Manequins exibem próteses usadas por pessoas com deficiência

Manequins exibem próteses usadas por pessoas com deficiência (Foto: Rio 2016/Priscila Pacheco)

LANCE!
29/09/2016
10:00
Rio de Janeiro

Mais de duas mil próteses e cadeiras de rodas passaram pela oficina da Ottobock na Vila dos Atletas durante os Jogos Paralímpicos Rio-2016.

- Chegamos a fazer 200 atendimentos por dia - disse Merle Florstedt, gerente da empresa, fornecedora oficial de serviços técnicos dos Jogos Paralímpicos Rio 2016.

Cerca de oitenta por cento dos reparos aconteceram em cadeiras de rodas, principalmente as utilizadas nos jogos de basquete e rugby, por causa dos impactos nas competições.

- Às vezes é só encher o pneu, mas outras cadeiras precisam soldar - disse Florstedt.
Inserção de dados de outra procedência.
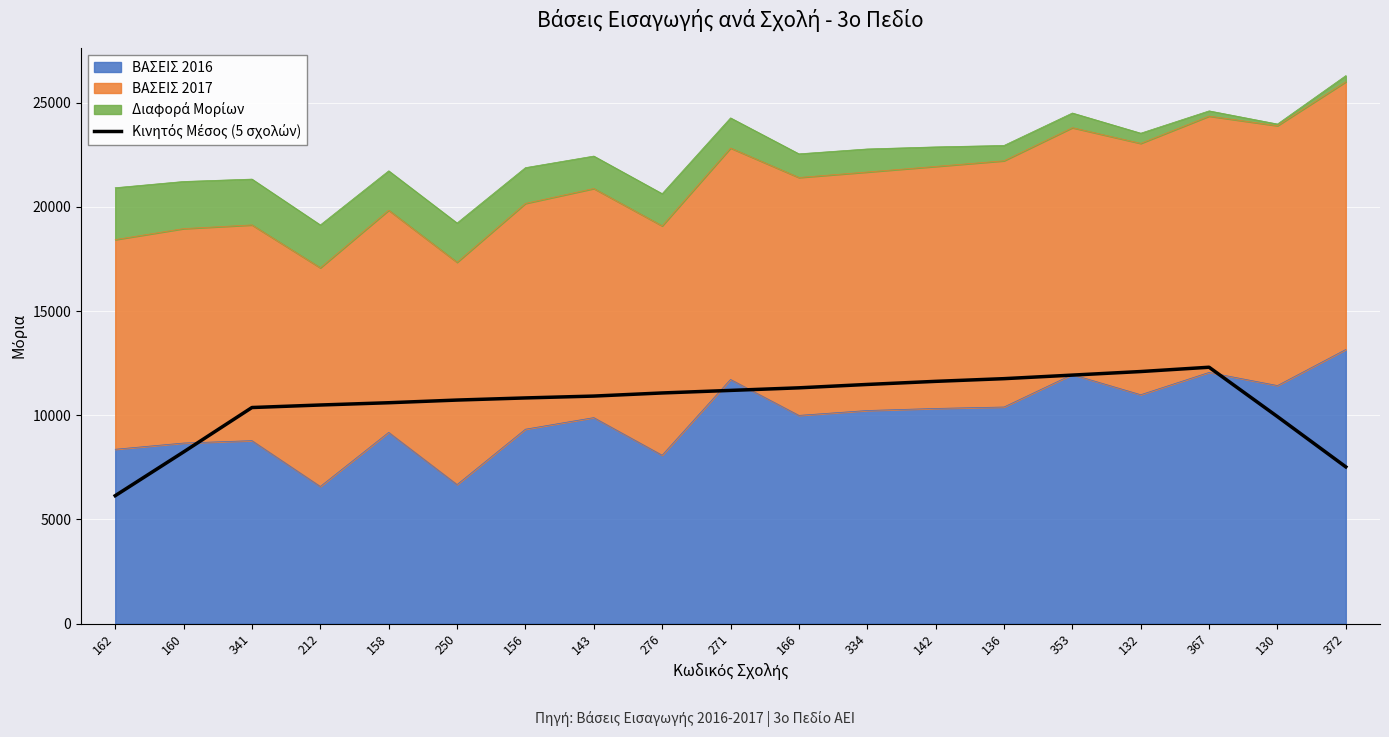

How many data points does each series have?

19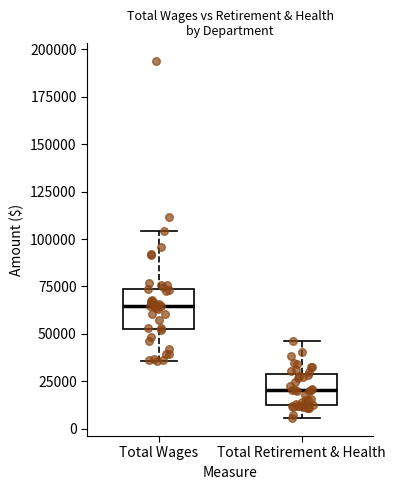

Which box has the lowest median line?

Total Retirement & Health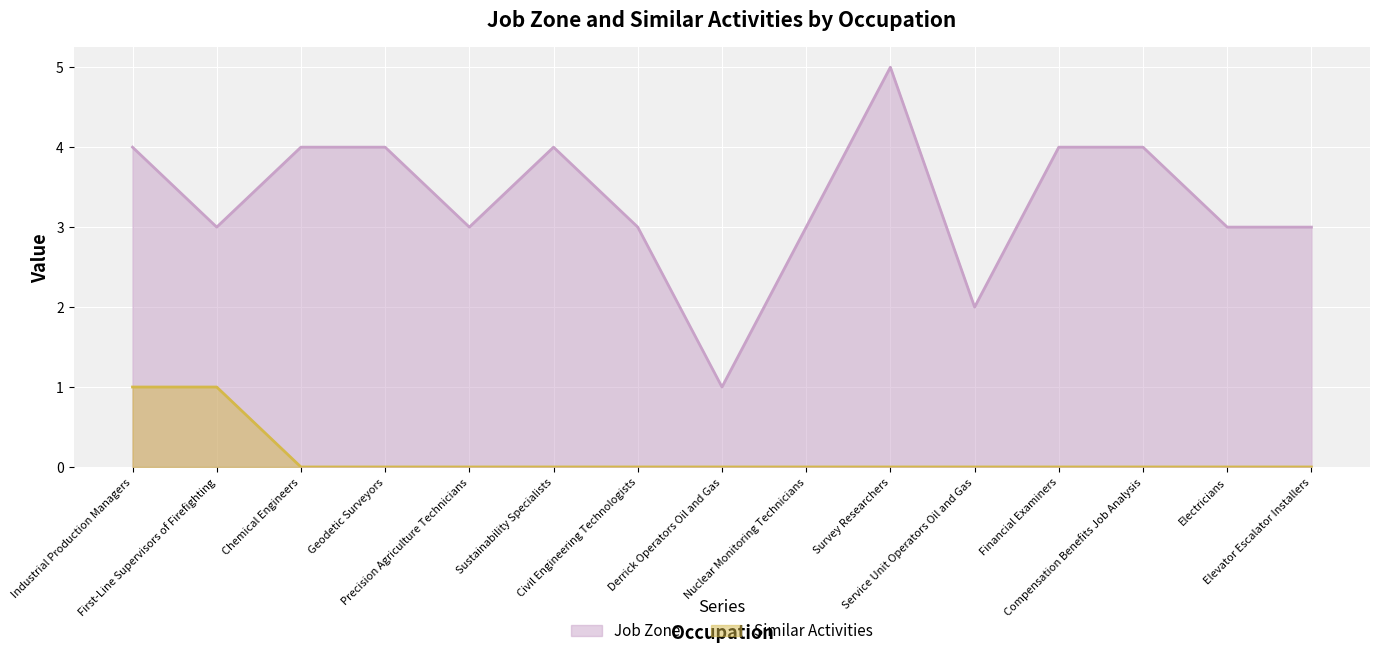

What are all the series names shown in the legend?

Job Zone, Similar Activities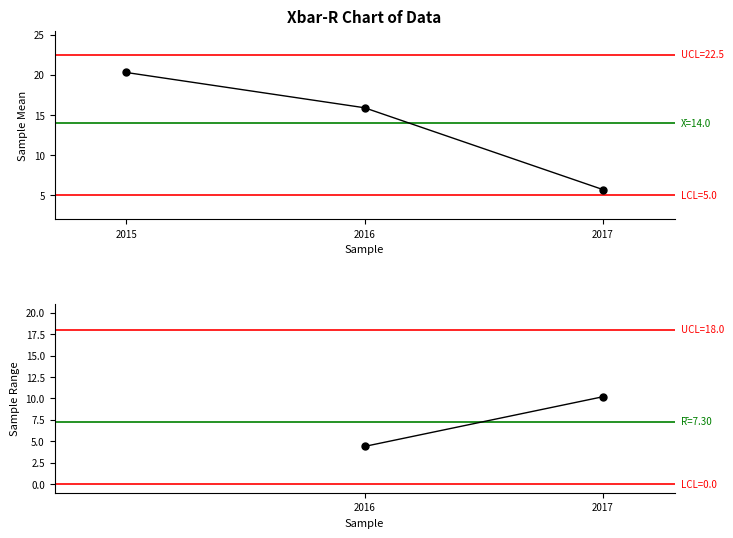

What is the difference between the values at 2015 and 2017?

14.6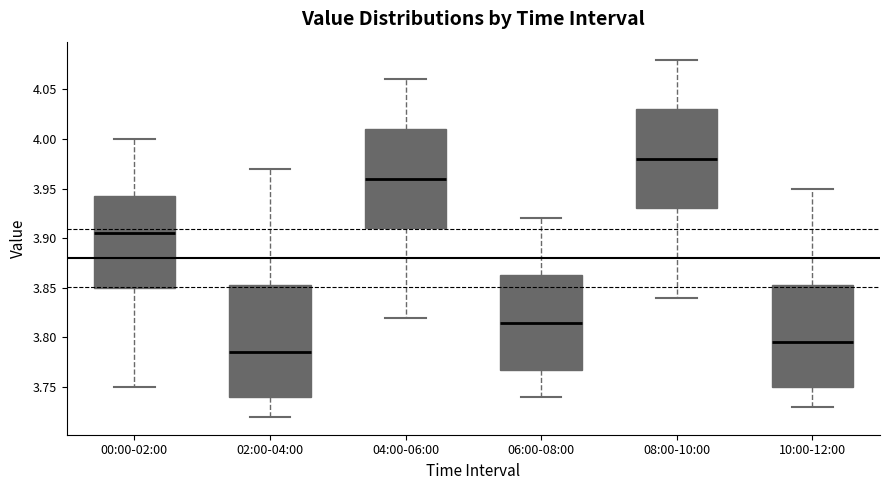

Which box is the tallest, from its lower edge to its upper edge?

02:00-04:00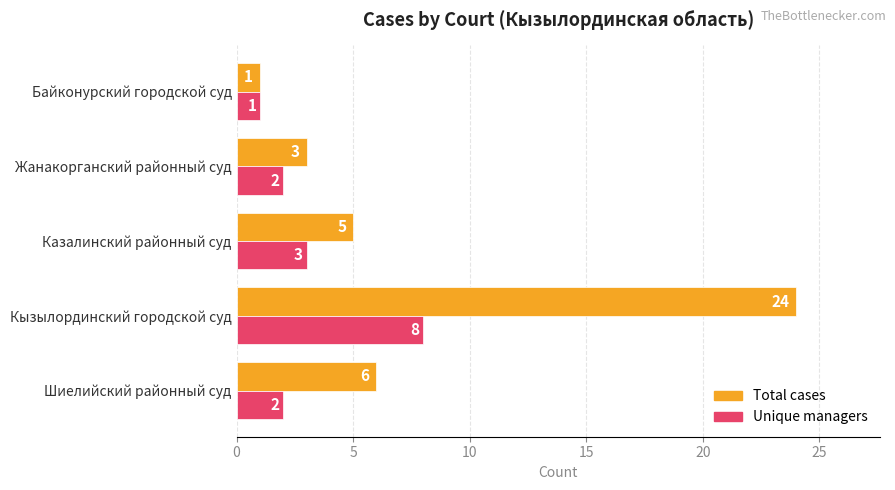

Rank the categories by Total cases value from highest to lowest.

Кызылординский городской суд, Шиелийский районный суд, Казалинский районный суд, Жанакорганский районный суд, Байконурский городской суд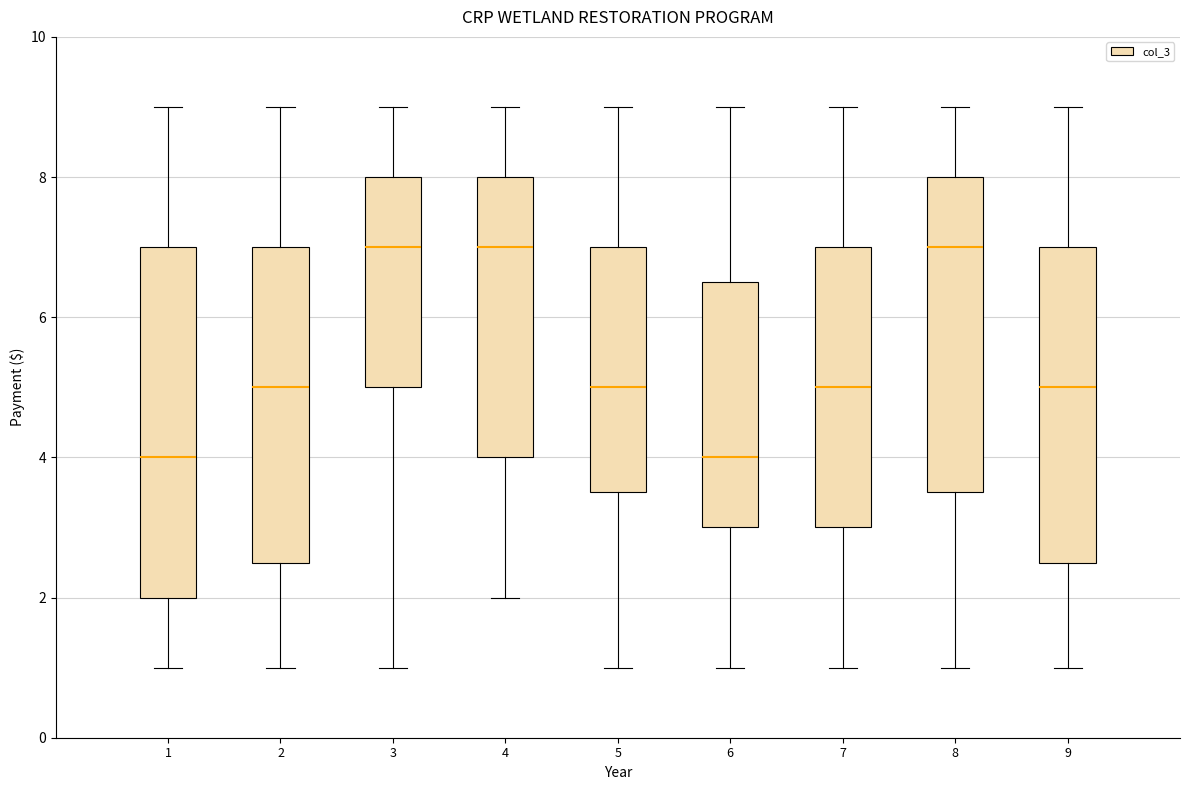

Reading left to right, read every box against the y-axis: the position of its median line, the range the box covers, and the ends of its whiskers. The values are not printed on the chart, so give them approximately, as read against the axis.

1: median 4.0, box 2.0 to 7.0, whiskers 1.0 to 9.0
2: median 5.0, box 2.6 to 7.0, whiskers 1.0 to 9.0
3: median 7.0, box 5.0 to 8.0, whiskers 1.0 to 9.0
4: median 7.0, box 4.0 to 8.0, whiskers 2.0 to 9.0
5: median 5.0, box 3.6 to 7.0, whiskers 1.0 to 9.0
6: median 4.0, box 3.0 to 6.6, whiskers 1.0 to 9.0
7: median 5.0, box 3.0 to 7.0, whiskers 1.0 to 9.0
8: median 7.0, box 3.6 to 8.0, whiskers 1.0 to 9.0
9: median 5.0, box 2.6 to 7.0, whiskers 1.0 to 9.0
A manutenção de próteses também movimentou a oficina. Iulian Serban, atleta de canoagem da Romênia, procurou a Ottobock para arrumar o pé e o liner, peça de silicone que liga o coto de amputação à prótese. Já Mihaela Lulea, também atleta de canoagem da Romênia, precisou apenas arrumar o liner.

Os atletas não usam a prótese enquanto estão no caiaque, logo, a manutenção é voltada ao cotidiano. Florstedt comentou que o centro de reparo na Vila não restringiu o atendimento a quem teve algum problema por causa das competições Paralímpicas.

- O importante para nós é a qualidade da mobilidade da pessoa, independente de a peça ter sido danificada no dia a dia ou durante o esporte - disse a gerente.